I left the Randolph Hotel alone and hiked a couple of blocks to Waterstone’s bookstore. I automatically headed for the history section, then had another thought. Mignon Beaulieu had mentioned going out to see some friends today. Where might they be? Where might I find someone who might know someone who knew her? I was still thinking about Larry’s comment that Mignon could have been faking. That she might not have been asleep at all, but rather, engaged in combat with Bram Fitzwaring. It was a stretch, but still, I had nothing better to do this afternoon, and it occurred to me that owners of an occult bookstore or a shop that sold the sort of esoterica Mignon and Bram went in for might know them. They might have connections to the Glastonbury New Agers.
I talked to a man at Waterstone’s checkout counter.
“Right you are,” he said. “Are you walking or driving?” When I told him, he gazed out one of the big plate-glass windows for a minute, and then said, “You might want to try The Green Man, just down the High, a bit past Logic Lane. All sorts of incense and things of that nature.”
I followed his directions and walked eastward down the High. My watch said ten minutes to five. Most stores on the High closed around five-thirty or six, so it was getting near closing time. I found The Green Man and smelled the aroma of burning incense through the open door. I stepped inside.
No one was minding the store apparently, but I heard chatter from a back room. It sounded as if a half-dozen or more people were talking, gaily, like a party. The little shop was claustrophobic, with glass cases and racks of the sort of thing I expected to find in a place like this: A wicker basket full of pagan posters in rolls, a rack of greeting cards with fairies and pentagrams all done in a pre-Raphaelite style. Jewelry with spiders. Shelves full of oils and essences. A purple skirt with sewn-on spangles and tiny bells had fallen to the floor under a circular stand of black T-shirts with air-brushed designs.

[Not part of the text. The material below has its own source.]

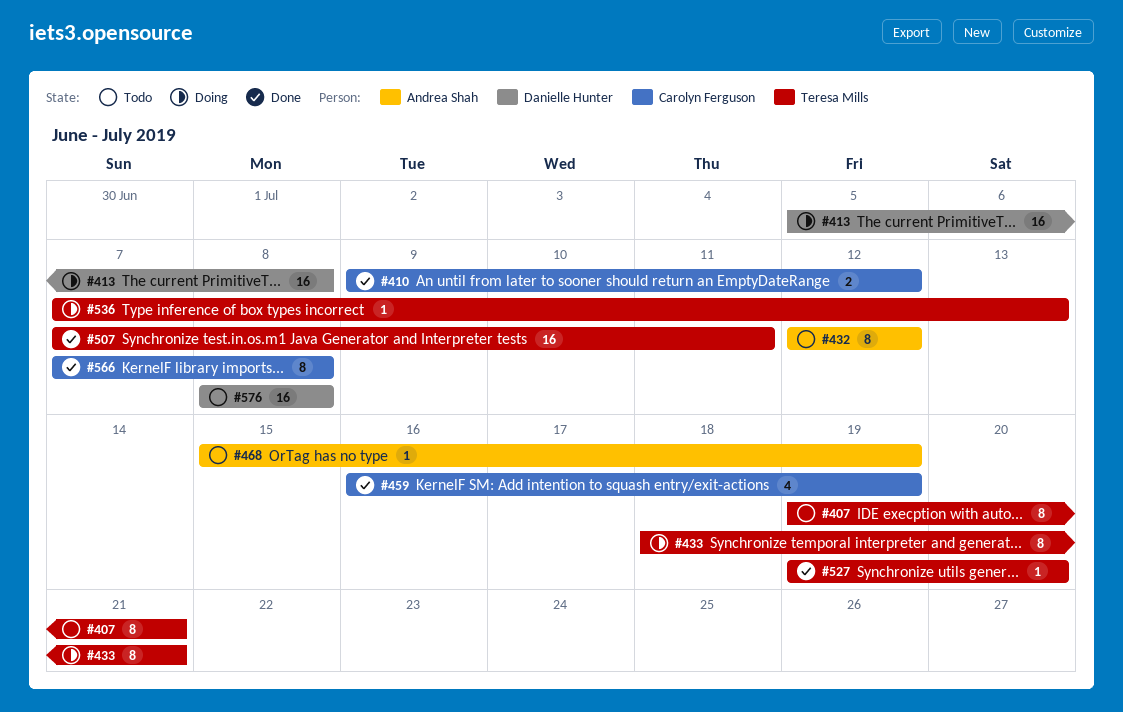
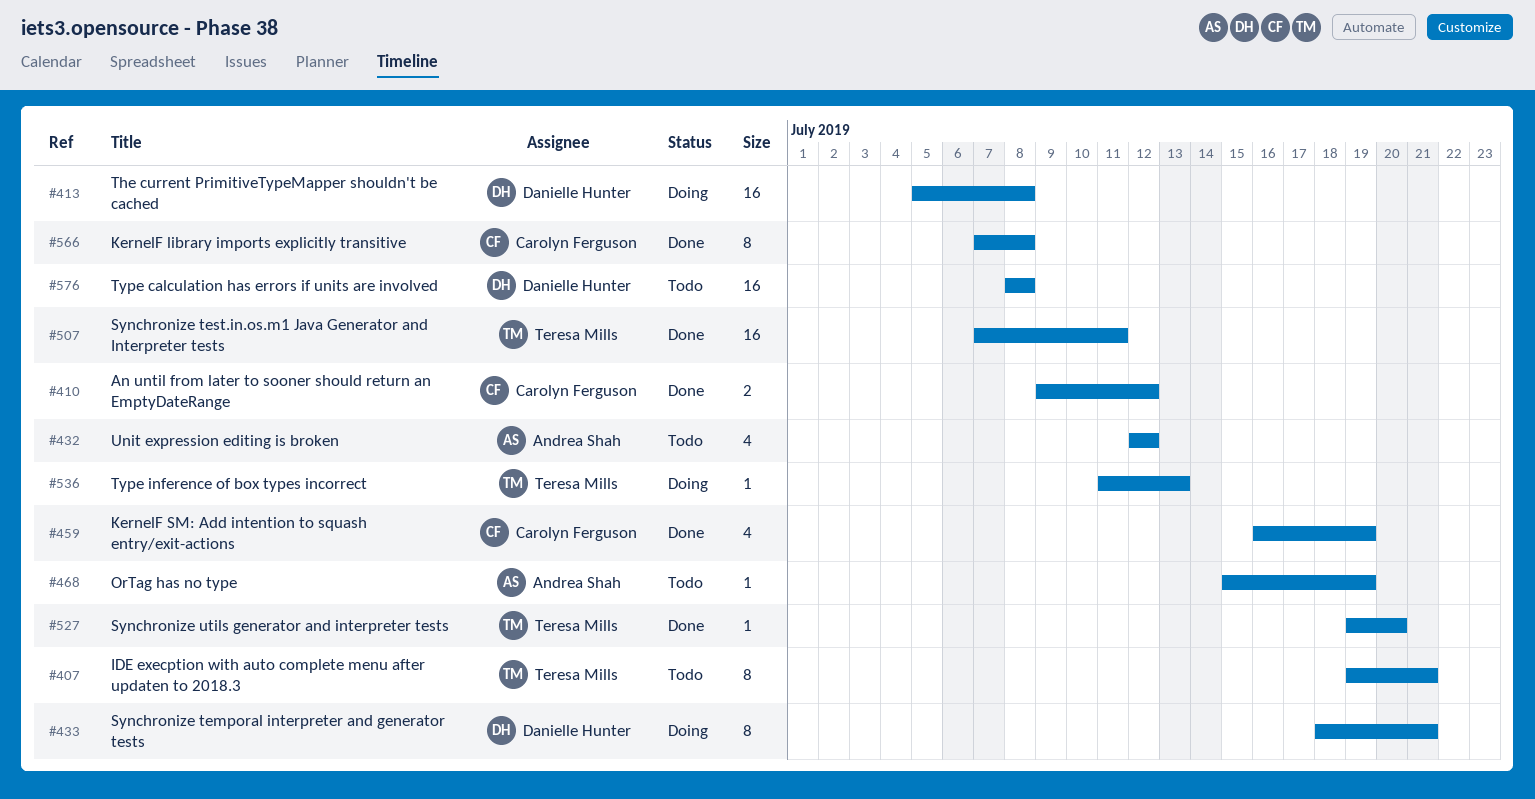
#432, estimate: 8 -> 4
#433, owner: Teresa Mills -> Danielle Hunter
#536, start: Jul 7 -> Jul 11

I strained to hear what was being said in the back room. All I caught was a woman’s voice saying something like “holy thorn tree.” I detected both male and female voices. A gaunt, slightly stooped man slipped past the velvet curtain separating the back room from the front of the shop.
“Ehh. Didn’t know anyone was out here. May I help you?”
“Just browsing,” I said. That sounded inadequate. “I’m looking for a card for a sick friend.”
Couldn’t you come up with something better than that, Dotsy?
“These are so nice.” I turned to the card display and picked up a random one.
“Indeed,” the man crept behind the jewelry case and began fiddling with the earrings, positioning himself to make it impossible for me to shoplift any of their more expensive items.
I found myself actually searching for a card that would make a sick friend feel better.
Aha. This is a good way to introduce the real reason I’m here.
“This is so difficult,” I began. “A couple of friends of mine—acquaintances actually, but we’re staying on the same staircase at St. Ormond’s College—well, the man died this . . .”
A raucous belly laugh shook the curtain to the back room.
I stopped in mid-sentence, forgetting all about what I was trying to say. It was Mignon Beaulieu’s laugh. No doubt about it.
I rushed back to St. Ormond’s in time to shower and change clothes before dinner, aiming to be ready for cocktails at six-thirty but failing to notice our schedule said nothing about pre-dinner drinks. It said dinner at seven. I stood outside the garden door of the Master’s Lodgings, hearing nothing but silence from within. No light peeked through the curtained window beside the door. When I realized my mistake I wished I could take back my knock, fearing Harold Wetmore would open the door, wrapped in a towel and straight from the shower.
I turned and hurried back toward the East Quad, now wondering what to do with the extra thirty minutes before dinner. Lettie was still asleep, and I assumed she’d set her alarm for whatever time she wanted to wake up. After the night she’d had, I didn’t want to wake her.